[Due to external constraints in the team we've had to put the Chaîne development on the back burner. It's not off the stove and we'll update the status in the next blog post.]
While thinking about the Chaîne document storage we've tried to keep it simple. There are all sorts of extensions to the storage functionality, such as indexing, but we're aware that other parties have developed tools for these purposes. So we've focused exclusively on the storage aspect.
However, in the spring of 2019 we participated in another UN Unite Ideas Challenge, titled "UN General Assembly Resolutions – Automatic Information Extraction and Knowledge Elicitation" at https://ideas.unite.un.org/unga-resolutions.

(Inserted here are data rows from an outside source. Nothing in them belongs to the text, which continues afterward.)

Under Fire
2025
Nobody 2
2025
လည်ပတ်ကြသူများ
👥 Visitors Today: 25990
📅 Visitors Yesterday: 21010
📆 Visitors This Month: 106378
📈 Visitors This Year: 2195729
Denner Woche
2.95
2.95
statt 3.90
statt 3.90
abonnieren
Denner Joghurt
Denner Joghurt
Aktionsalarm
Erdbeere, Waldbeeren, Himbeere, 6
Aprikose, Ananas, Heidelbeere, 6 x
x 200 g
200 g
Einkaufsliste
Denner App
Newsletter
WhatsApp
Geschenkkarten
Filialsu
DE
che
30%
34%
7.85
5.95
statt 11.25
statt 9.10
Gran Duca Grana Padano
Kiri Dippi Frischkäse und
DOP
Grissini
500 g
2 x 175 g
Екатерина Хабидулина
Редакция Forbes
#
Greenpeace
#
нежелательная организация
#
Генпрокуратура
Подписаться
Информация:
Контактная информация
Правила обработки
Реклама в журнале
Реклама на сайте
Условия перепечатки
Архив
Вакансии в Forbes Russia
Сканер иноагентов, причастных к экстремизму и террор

The challenge was aimed at introducing effective and efficient management and utilization of information in the documents like the General Assembly Resolutions.

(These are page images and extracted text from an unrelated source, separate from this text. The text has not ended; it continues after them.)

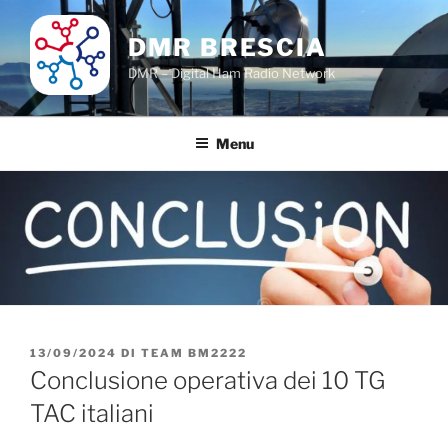
Salta
al
DMR BRESCIA
contenuto
DMR – Digital Ham Radio Network
Menu
PUBBLICATO
13/09/2024
DI
TEAM BM2222
IL
Conclusione operativa dei 10 TG
TAC italiani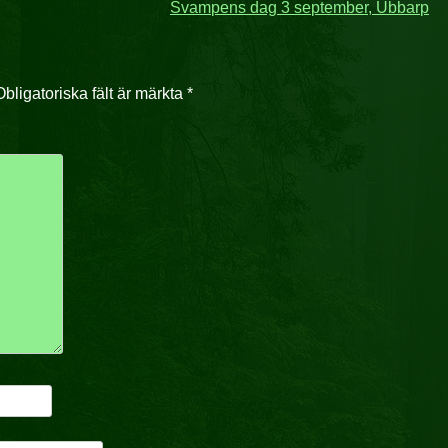
Svampens dag 3 september, Ubbarp
Obligatoriska fält är märkta
*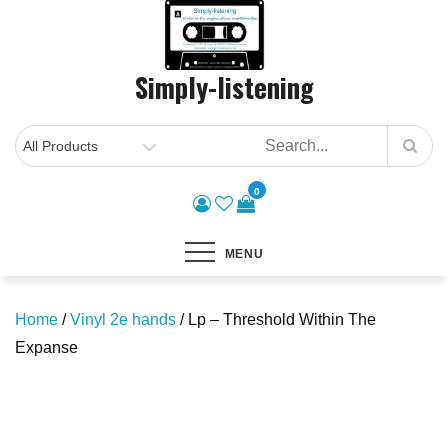
Skip
to
content
Simply-listening
0
MENU
Home
/
Vinyl 2e hands
/ Lp – Threshold Within The
Expanse
Save to Wishlist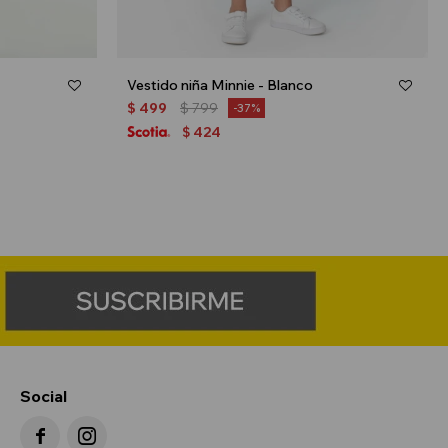
Vestido niña Minnie - Blanco
$
499
$
799
37
424
$
Social

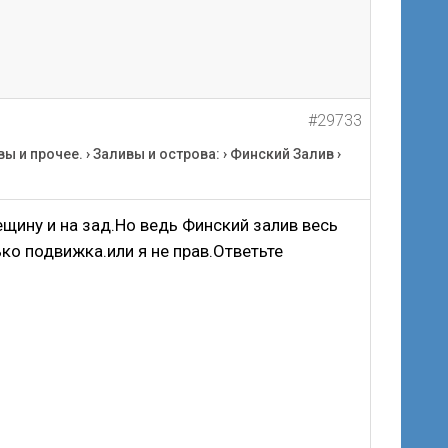
#29733
вы и прочее.
›
Заливы и острова:
›
Финский Залив
›
щину и на зад.Но ведь Финский залив весь
ько подвижка.или я не прав.Ответьте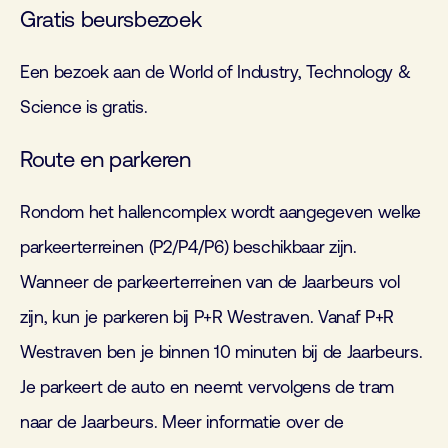
Gratis beursbezoek
Een bezoek aan de World of Industry, Technology &
Science is gratis.
Route en parkeren
Rondom het hallencomplex wordt aangegeven welke
parkeerterreinen (P2/P4/P6) beschikbaar zijn.
Wanneer de parkeerterreinen van de Jaarbeurs vol
zijn, kun je parkeren bij P+R Westraven. Vanaf P+R
Westraven ben je binnen 10 minuten bij de Jaarbeurs.
Je parkeert de auto en neemt vervolgens de tram
naar de Jaarbeurs. Meer informatie over de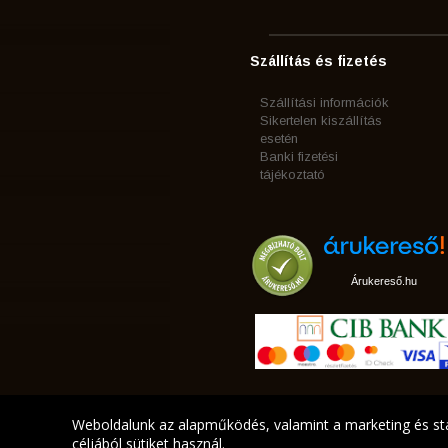
Szállítás és fizetés
Szállítási információk
Sikertelen kiszállítás
esetén
Banki fizetési
tájékoztató
Árukereső.hu
Weboldalunk az alapműködés, valamint a marketing és sta
céljából sütiket használ.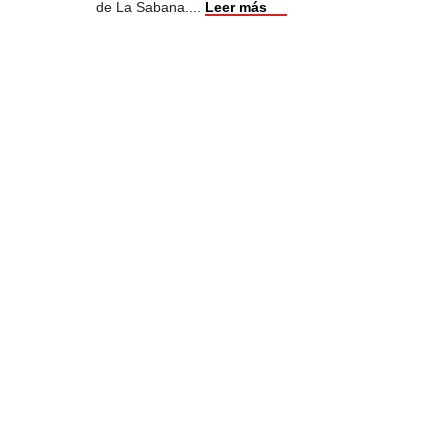
de La Sabana.
...
Leer más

This piqued our interest because it overlaps with what we're doing and we have some experience with it. Our objective is to streamline information management at every level in the UN, thereby enabling them and the member-nations to focus on addressing their primary goals, like the SDGs.
We didn't have the bandwidth to fully comply with the challenge requirements but we created a PoC that demonstrated importing UN ontologies, submitting a resolution document, and extracting various aspects, e.g. Named Entity Linking.

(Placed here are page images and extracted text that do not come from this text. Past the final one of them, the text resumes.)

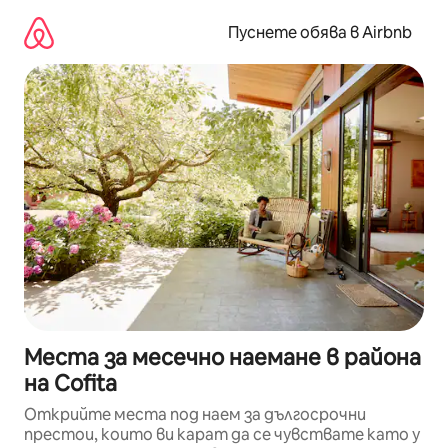
Пропускане
към
Пуснете обява в Airbnb
съдържанието
Места за месечно наемане в района
на Cofita
Открийте места под наем за дългосрочни
престои, които ви карат да се чувствате като у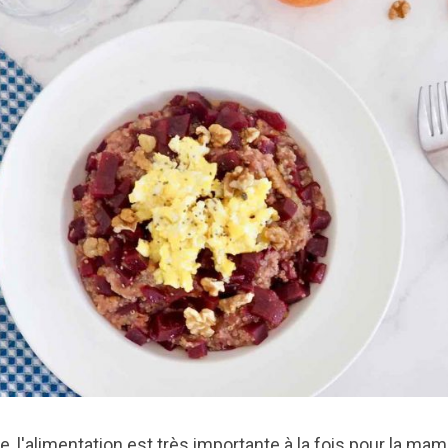
 l'alimentation est très importante à la fois pour la mam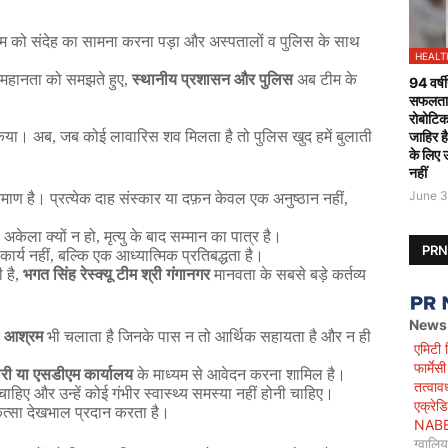
म
को
संदेह
का
सामना
करना
पड़ा
और
अस्पतालों
व
पुलिस
के
साथ
HEALT
महानता
को
समझते
हुए
,
स्थानीय
प्रशासन
और
पुलिस
अब
टीम
के
94 वर्षी
सफलतापू
रोबोटिक
जाहिर ह
िया।
अब
,
जब
कोई
लावारिस
शव
मिलता
है
तो
पुलिस
खुद
हमें
बुलाती
के लिए 
नहीं
June 3
रमाण
है।
प्रत्येक
दाह
संस्कार
या
दफ़न
केवल
एक
अनुष्ठान
नहीं
,
अकेला
क्यों
न
हो
,
मृत्यु
के
बाद
सम्मान
का
पात्र
है।
PR
कार्य
नहीं
,
बल्कि
एक
आध्यात्मिक
प्रतिबद्धता
है।
ी
है
,
भगत
सिंह
रेस्क्यू
टीम
श्री
गंगानगर
मानवता
के
सबसे
बड़े
कर्तव्य
News
आश्रम
भी
चलाता
है
जिनके
पास
न
तो
आर्थिक
सहायता
है
और
न
ही
एमिटी 
फार्मे
री
या
एसडीएम
कार्यालय
के
माध्यम
से
आवेदन
करना
शामिल
है।
तत्वाव
चाहिए
और
उन्हें
कोई
गंभीर
स्वास्थ्य
समस्या
नहीं
होनी
चाहिए।
एक्रेड
त्सा
देखभाल
प्रदान
करता
है।
NABET)
ग्वालि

Our solution has been developed on the Apache Stanbol RESTful Semantic Engine, which is a product of the open source Apache Software Foundation. Its main purpose is semantic content management and it helps in extending traditional content management systems with semantic services. This aligns directly with the objectives of the challenge. The official website is: http://stanbol.apache.org/
Stanbol allows us to add our own ontology, index it, and add it as an enhancement engine along with other OpenNLP and DBpedia engines developed by the community. The OpenNLP engines help with basic NLP tasks like NER, POS, Tokenisation, etc. and DBPedia fetches relevant annotations from Wikipedia. Along with these, we added the UN's 'undo.owl' ontology from https://github.com/UNSCEB-HLCM/undo/tree/master/ontology
All these engines can be run together in the form of an "Enhancement Chain". This is the feature that makes Stanbol stand out.
Running a local demo
It's fairly easy to install Stanbol locally and import the UNDO as well as other ontologies. If you do so, here are a series of steps to test it out:
1 With a web browser go to your local Stanbol instance.
On the main page you'll find general information about Stanbol.
2 In the nav bar, click on the "/enhancer" link.
3 In another browser tab, open a test resolution. We used this one:
4 Select all and copy.
5 Switch to the Stanbol tab. Paste the text on your clipboard into the text area.
6 Click the "Run engines" button.
In the result you'll see a list of extracted entities, such as "Social Council", "Member States", etc. These entities are identified and extracted by the aforementioned "Enhancement Chains". To see the active chains click on the "Enhancement Chains" link at the upper right. Here you will see, and can choose from, all available chains.
We hope that you will find this useful.